And what if he voluntarily confesses even when he is not caught, does that make it better? And what if he keeps on doing it, does that still make it forgivable?
I just need to clear things up because I mostly agree with Lynn for I think it is pretty much a socially accepted standard that a guy should stick to his commitment and there’s nothing worth praising about. But that’s just the general ethics, and I know quite a few guys who do things very differently, with girls who share the same view. I don’t look “down” on them per se, but I’d hate to see it become the general trend.
I don’t believe that people can remain to be physically attracted to their partners for as long as the rest of their lives.. in many situations, in order to make the relationship/marriage work, you need a great deal of forgiveness..
I don’t think it’s wrong for a person in a relationship to feel attracted to someone else; I think it’s wrong if they acted on their feelings; I think it’s forgivable if they come back to their partners and confess that they’re wrong and want to move on with their partners.. However, it’s up to the partners to decide whether they can trust them again..
Personally, I’d think the most I can take is once.. if it occurs more than once then I probably can’t trust him again..
I don’t think there’s a general trend.. I just think people are not perfect and it’s easy to fall for temptations sometimes.. but it doesn’t make them bad people.. it’s really up to me how I deal with their weakness..
I really do think that most of the times, people would be happier if they just step back a little and learn to forgive and forget.. (not just on this matter)
I mostly agree with Susan, no one is perfect, we all have ‘wrong’ thoughts at times, not just on this matter, some people might not even think it’s wrong to have attractions to another other than their partners, like me, I think it’s pretty normal, it’s just a matter of self control, knowing in your heart what the right thing is and don’t cross the line.
This reminds me of an article I read. It’s written by a guy who got a divorce because he was having an affair with someone who’s at least 15 years younger. He couldn’t end the affair because he was sexually attracted to her and being with her made him feel young, even though he fully understands that he owes to his wife a lot; that she sacrificed a lot for his career and their kid. But the mistress started asking for marriage and such. So in the end he got a divorce and married her.
But this new marriage didn’t work out so well. They were constantly fighting because he is always thinking about his wife and child, whom he felt like he abandoned. Hence, they split up and divorced. So at the time of writing, he is waiting for his wife to forgive him.
I can’t find any empathy for him at all. And the point of his article is to tell others not to do the same. I think that was the most shocking thing about the article. It makes it seem like something that happens a lot. “Don’t do drugs, look at what happened to me”.

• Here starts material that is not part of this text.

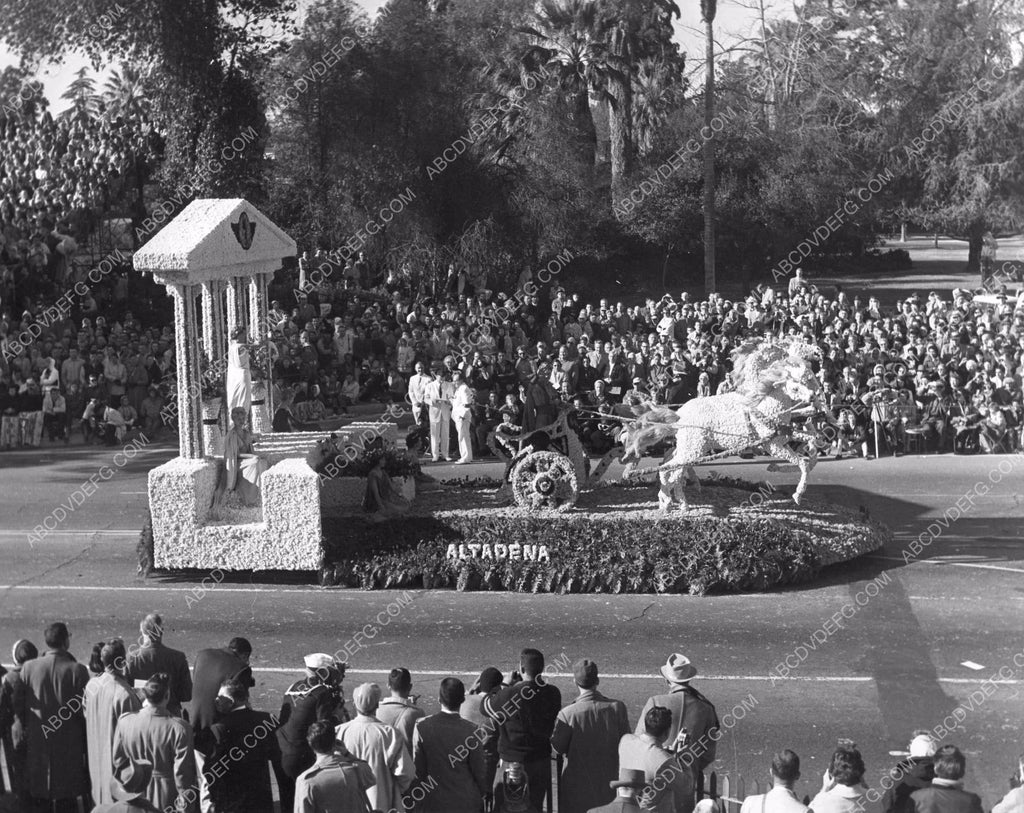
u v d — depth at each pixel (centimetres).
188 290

There are a lot of things when you first heard of them, you felt shocking. Only because you feel like no one you know has experienced it. But that’s limited to your knowledge of the people around you. The truth is, it might have happened to your peers, it’s just that they didn’t tell you because they didn’t feel you could understand. The world seems so peaceful the moment before things started to go wrong. And it’s hard to imagine them without first hand experience.
I have to say, it wasn’t until much later until I realized my family isn’t normal. Because I lived in it, so I didn’t feel like it’s abnormal. But when I did, it helped me. It helped me to see the world better, with a different perspective. It helped me to relate to more people, people who are having trouble dealing with their own problems. It helped me to realize that the things they show in tv drama are real, inspired from real life stories. It’s sad, but true, nothings really original.
I was just telling my friend the other day when he told me what happened in his family.. that our parents are only human, they’re only doing things that they think align with their own happiness. Everyones selfish, including them. Most of them raised us and stayed with their wives because thats what they felt made them happy. They feel responsible for raising us, but they’d only do it if it doesn’t conflict with their own interest.
I’m not saying all these things because I’m cynical or I think the world is a bad place. I tend to think the best of everyone, but these are the things I keep in mind when something do go wrong. It helps me to get over these things and move on with my life. It helps me to forgive people and make my own life happier. 🙂
That is very true … My first experience with something like this is only three months ago when my friend. That was my one and only time hearing someone going through a divorce. And so I can’t put myself in that guy’s shoe (from the article), knowing what it would do to the rest of the family. With so little exposure to things like this, I don’t think I can forgive anyone or anyone’s parents…
But I really believe, not everyone’s selfish. There are those that put their kids before them. There are those that even put their friends before them (as bad as what that implies). And I feel ashamed, that I can’t do what they do.